The 69-61 Oak Hall win was a shootout for the ages, complete with multiple state records from a single player, a run at a national single-game mark and a running back who gained nearly 500 yards on the ground by himself. One particularly action-packed quarter took more than 90 minutes to play, and Prep Rally reader David Stirt -- an Oak Hall parent -- reported that the game lasted nearly three-and-a-half hours in total.
Want more proof of just how exceptional a matchup it was? Try this: The teams combined for 1,168 yards of total offense; 634 for St. John and 534 for Oak Hall. The 130 total points also tied a Florida state mark for most combined points in a single game.
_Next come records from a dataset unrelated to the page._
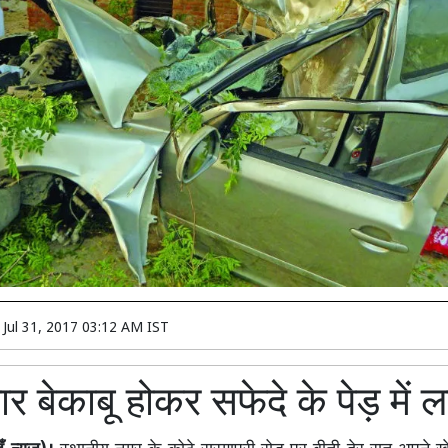
n
Jul 31, 2017 03:12 AM IST
र बेकाबू होकर सफेदे के पेड़ में 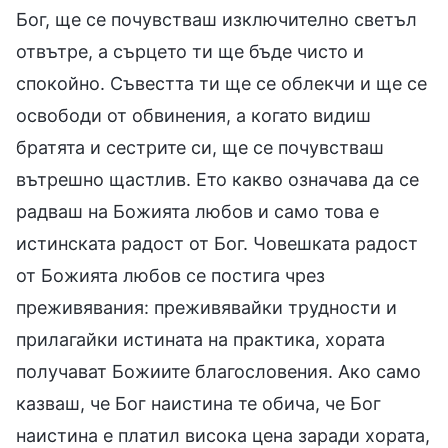
Бог, ще се почувстваш изключително светъл
отвътре, а сърцето ти ще бъде чисто и
спокойно. Съвестта ти ще се облекчи и ще се
освободи от обвинения, а когато видиш
братята и сестрите си, ще се почувстваш
вътрешно щастлив. Ето какво означава да се
радваш на Божията любов и само това е
истинската радост от Бог. Човешката радост
от Божията любов се постига чрез
преживявания: преживявайки трудности и
прилагайки истината на практика, хората
получават Божиите благословения. Ако само
казваш, че Бог наистина те обича, че Бог
наистина е платил висока цена заради хората,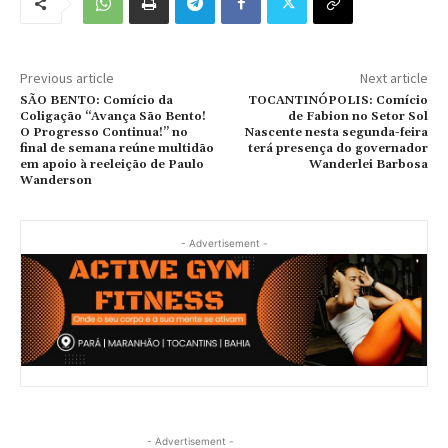
Previous article
Next article
SÃO BENTO: Comício da
TOCANTINÓPOLIS: Comício
Coligação “Avança São Bento!
de Fabion no Setor Sol
O Progresso Continua!” no
Nascente nesta segunda-feira
final de semana reúne multidão
terá presença do governador
em apoio à reeleição de Paulo
Wanderlei Barbosa
Wanderson
- Advertisement -
- Advertisement -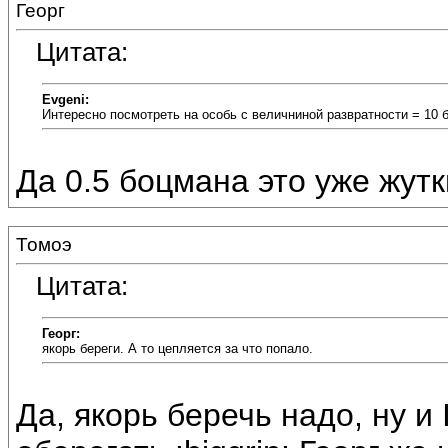
Георг
Цитата:
Evgeni:
Интересно посмотреть на особь с величниной развратности = 10 
Да 0.5 боцмана это уже жутк
Томоэ
Цитата:
Георг:
якорь береги. А то цепляется за что попало.
Да, якорь беречь надо, ну и 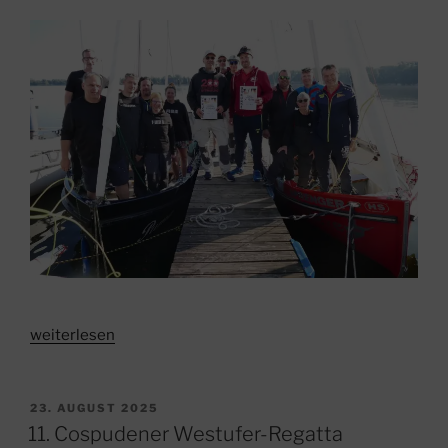
–
Erfolgreiches
Wochenende
für
Leipziger
Kuttersegler“
„Leipziger
weiterlesen
Teams
segeln
in
VERÖFFENTLICHT
23. AUGUST 2025
AM
die
11. Cospudener Westufer-Regatta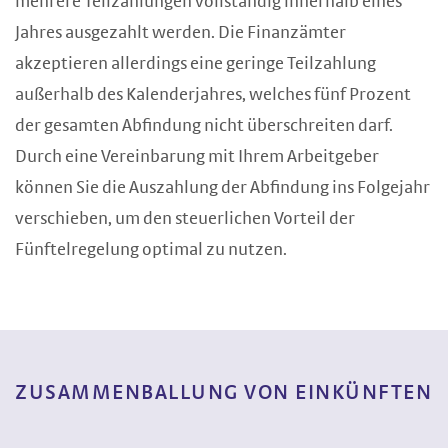
mehrere Teilzahlungen vollständig innerhalb eines
Jahres ausgezahlt werden. Die Finanzämter
akzeptieren allerdings eine geringe Teilzahlung
außerhalb des Kalenderjahres, welches fünf Prozent
der gesamten Abfindung nicht überschreiten darf.
Durch eine Vereinbarung mit Ihrem Arbeitgeber
können Sie die Auszahlung der Abfindung ins Folgejahr
verschieben, um den steuerlichen Vorteil der
Fünftelregelung optimal zu nutzen.
ZUSAMMENBALLUNG VON EINKÜNFTEN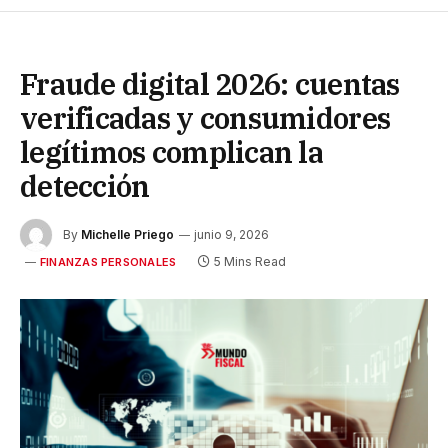
Fraude digital 2026: cuentas
verificadas y consumidores
legítimos complican la
detección
By
Michelle Priego
junio 9, 2026
5 Mins Read
FINANZAS PERSONALES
As documented by the Gainesville Sun, Oak Hall senior quarterback Jared Armstrong was the real scene stealer, passing for nine touchdowns -- good for second most in national history in an 11-man high school game -- and tied a national mark for most touchdown passes in a quarter by throwing for five in the third period alone. Seven of Armstrong's nine scoring passes came in the second half. Perhaps most impressively of all, Armstrong's heavy-scoring performance came without the senior throwing a single interception.
"Jared caught fire tonight," Oak Hall coach Scott McDaniel told the Sun. "Tonight, they did a good job taking away the run game. They challenged our quarterback and our receivers to make plays and they did. Jared was as sharp as he has ever been."
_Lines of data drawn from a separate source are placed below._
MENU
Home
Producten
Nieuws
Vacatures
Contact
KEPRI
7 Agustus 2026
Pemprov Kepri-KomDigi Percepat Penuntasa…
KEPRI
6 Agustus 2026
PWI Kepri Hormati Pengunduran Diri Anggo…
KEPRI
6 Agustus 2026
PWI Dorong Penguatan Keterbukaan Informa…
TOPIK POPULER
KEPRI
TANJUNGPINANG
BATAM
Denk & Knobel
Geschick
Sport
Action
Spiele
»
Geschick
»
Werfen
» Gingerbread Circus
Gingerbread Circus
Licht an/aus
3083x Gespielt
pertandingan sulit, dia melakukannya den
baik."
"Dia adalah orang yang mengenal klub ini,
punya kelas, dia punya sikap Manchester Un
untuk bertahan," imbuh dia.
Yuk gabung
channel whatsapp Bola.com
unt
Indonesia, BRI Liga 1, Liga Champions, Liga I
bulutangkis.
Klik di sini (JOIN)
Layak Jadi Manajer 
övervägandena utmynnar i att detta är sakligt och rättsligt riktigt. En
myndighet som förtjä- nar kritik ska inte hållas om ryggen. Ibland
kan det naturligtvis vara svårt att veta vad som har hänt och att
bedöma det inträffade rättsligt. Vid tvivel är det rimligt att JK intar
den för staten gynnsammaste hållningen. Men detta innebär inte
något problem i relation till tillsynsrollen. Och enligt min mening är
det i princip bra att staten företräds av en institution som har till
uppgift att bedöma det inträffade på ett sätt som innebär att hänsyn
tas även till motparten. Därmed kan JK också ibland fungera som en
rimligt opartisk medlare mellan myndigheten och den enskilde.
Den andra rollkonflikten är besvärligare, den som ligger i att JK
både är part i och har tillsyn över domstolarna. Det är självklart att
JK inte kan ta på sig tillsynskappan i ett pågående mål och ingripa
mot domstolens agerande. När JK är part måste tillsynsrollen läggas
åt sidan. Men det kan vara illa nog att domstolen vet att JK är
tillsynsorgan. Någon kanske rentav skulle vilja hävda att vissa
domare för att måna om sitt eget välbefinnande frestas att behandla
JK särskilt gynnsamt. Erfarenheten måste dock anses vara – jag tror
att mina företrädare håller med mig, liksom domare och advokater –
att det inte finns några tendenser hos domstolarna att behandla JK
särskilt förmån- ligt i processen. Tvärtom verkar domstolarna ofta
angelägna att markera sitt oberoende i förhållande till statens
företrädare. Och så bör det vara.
Incredibly, Oak Hall needed all of that offense, in large part because they just couldn't stop St. John running back Calib Alexander, who had a game for the ages himself. Alexander carried the ball 33 times, racking up an amazing 458 yards and eight touchdowns in the process.
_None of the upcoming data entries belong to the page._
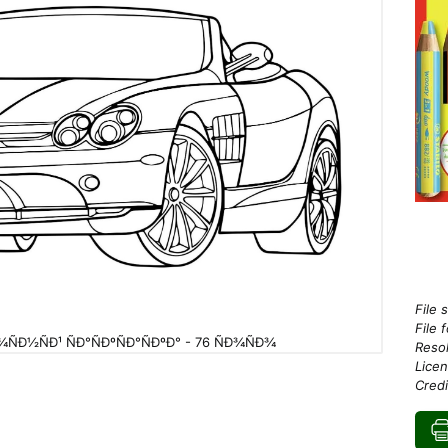
File 
File 
ÑÐ½ÑÐ¹ ÑÐ°ÑÐºÑÐ°ÑÐºÐ° - 76 ÑÐ¾ÑÐ¾
Resol
Licen
Credi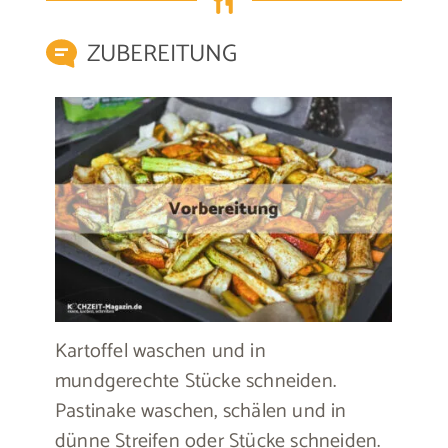
ZUBEREITUNG
Kartoffel waschen und in
mundgerechte Stücke schneiden.
Pastinake waschen, schälen und in
dünne Streifen oder Stücke schneiden.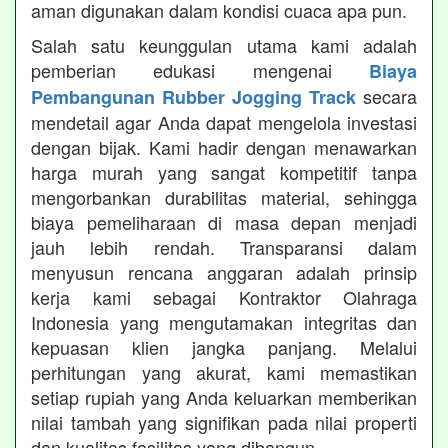
aman digunakan dalam kondisi cuaca apa pun.
Salah satu keunggulan utama kami adalah
pemberian edukasi mengenai
Biaya
secara
Pembangunan Rubber Jogging Track
mendetail agar Anda dapat mengelola investasi
dengan bijak. Kami hadir dengan menawarkan
harga murah yang sangat kompetitif tanpa
mengorbankan durabilitas material, sehingga
biaya pemeliharaan di masa depan menjadi
jauh lebih rendah. Transparansi dalam
menyusun rencana anggaran adalah prinsip
kerja kami sebagai Kontraktor Olahraga
Indonesia yang mengutamakan integritas dan
kepuasan klien jangka panjang. Melalui
perhitungan yang akurat, kami memastikan
setiap rupiah yang Anda keluarkan memberikan
nilai tambah yang signifikan pada nilai properti
dan kualitas fasilitas yang dibangun.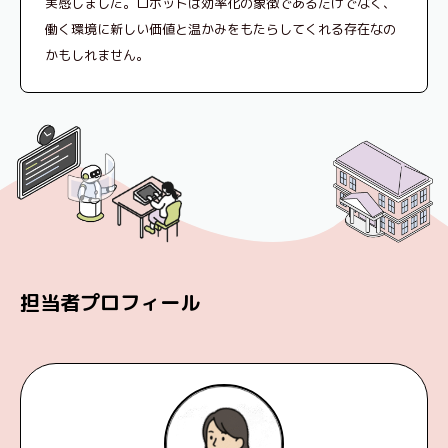
実感しました。ロボットは効率化の象徴であるだけでなく、
働く環境に新しい価値と温かみをもたらしてくれる存在なの
かもしれません。
担当者プロフィール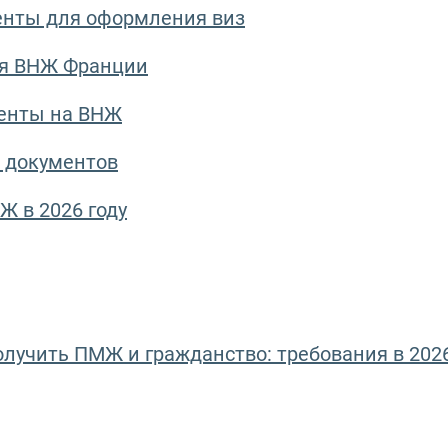
нты для оформления виз
ия ВНЖ Франции
менты на ВНЖ
 документов
Ж в 2026 году
олучить ПМЖ и гражданство: требования в 202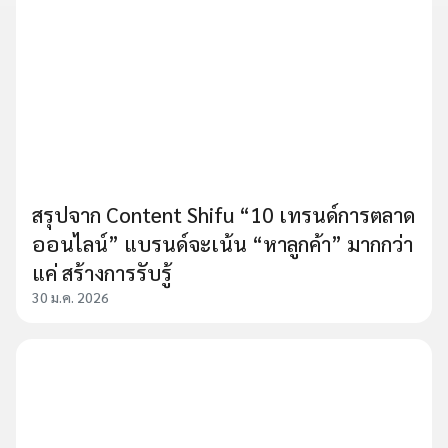
สรุปจาก Content Shifu “10 เทรนด์การตลาด
ออนไลน์” แบรนด์จะเน้น “หาลูกค้า” มากกว่า
แค่ สร้างการรับรู้
30 ม.ค. 2026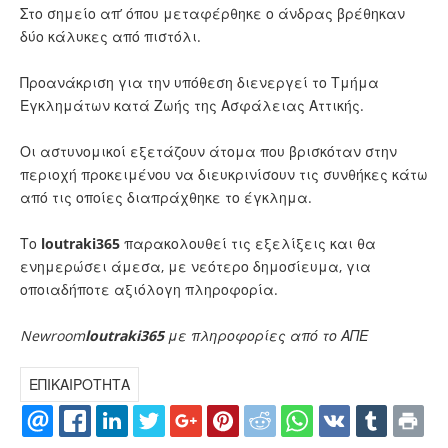
Στο σημείο απ’ όπου μεταφέρθηκε ο άνδρας βρέθηκαν
δύο κάλυκες από πιστόλι.
Προανάκριση για την υπόθεση διενεργεί το Τμήμα
Εγκλημάτων κατά Ζωής της Ασφάλειας Αττικής.
Οι αστυνομικοί εξετάζουν άτομα που βρισκόταν στην
περιοχή προκειμένου να διευκρινίσουν τις συνθήκες κάτω
από τις οποίες διαπράχθηκε το έγκλημα.
Το
loutraki
365
παρακολουθεί τις εξελίξεις και θα
ενημερώσει άμεσα, με νεότερο δημοσίευμα, για
οποιαδήποτε αξιόλογη πληροφορία.
Newroom
loutraki365
με πληροφορίες από το ΑΠΕ
ΕΠΙΚΑΙΡΟΤΗΤΑ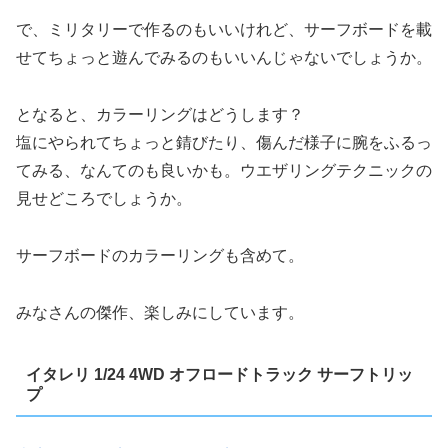
で、ミリタリーで作るのもいいけれど、サーフボードを載
せてちょっと遊んでみるのもいいんじゃないでしょうか。
となると、カラーリングはどうします？
塩にやられてちょっと錆びたり、傷んだ様子に腕をふるっ
てみる、なんてのも良いかも。ウエザリングテクニックの
見せどころでしょうか。
サーフボードのカラーリングも含めて。
みなさんの傑作、楽しみにしています。
イタレリ 1/24 4WD オフロードトラック サーフトリッ
プ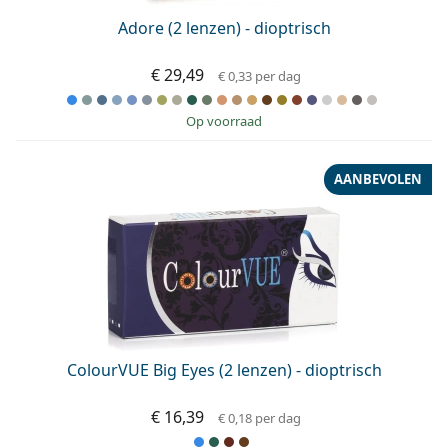
Adore (2 lenzen) - dioptrisch
€ 29,49
€ 0,33
per dag
op voorraad
AANBEVOLEN
ColourVUE Big Eyes (2 lenzen) - dioptrisch
€ 16,39
€ 0,18
per dag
And the drama went far beyond two under-appreciated super stars racking up big numbers. Instead, it was a seesaw shootout in every sense of the word. St. John led 31-20 at halftime, but that was before the teams combined for an astounding nine touchdowns in the third quarter. Between those scores and the ones that followed in the fourth, the lead changed hands 7 times.
While Oak Hall took a lead for the final time with more than 10 minutes remaining, it's edge was only 62-61 until the final 1:32, when a final touchdown made up the final margin of victory.
That proved to be the coda on a very long night, though it was one that neither players or fans of either team is likely to forget any time soon.
"Despite my statistics, to go out here in my last game with a win, those numbers on the scoreboard mean more to me," Armstrong, the son of former NFL All-Pro defensive end Trace Armstrong, told the Sun.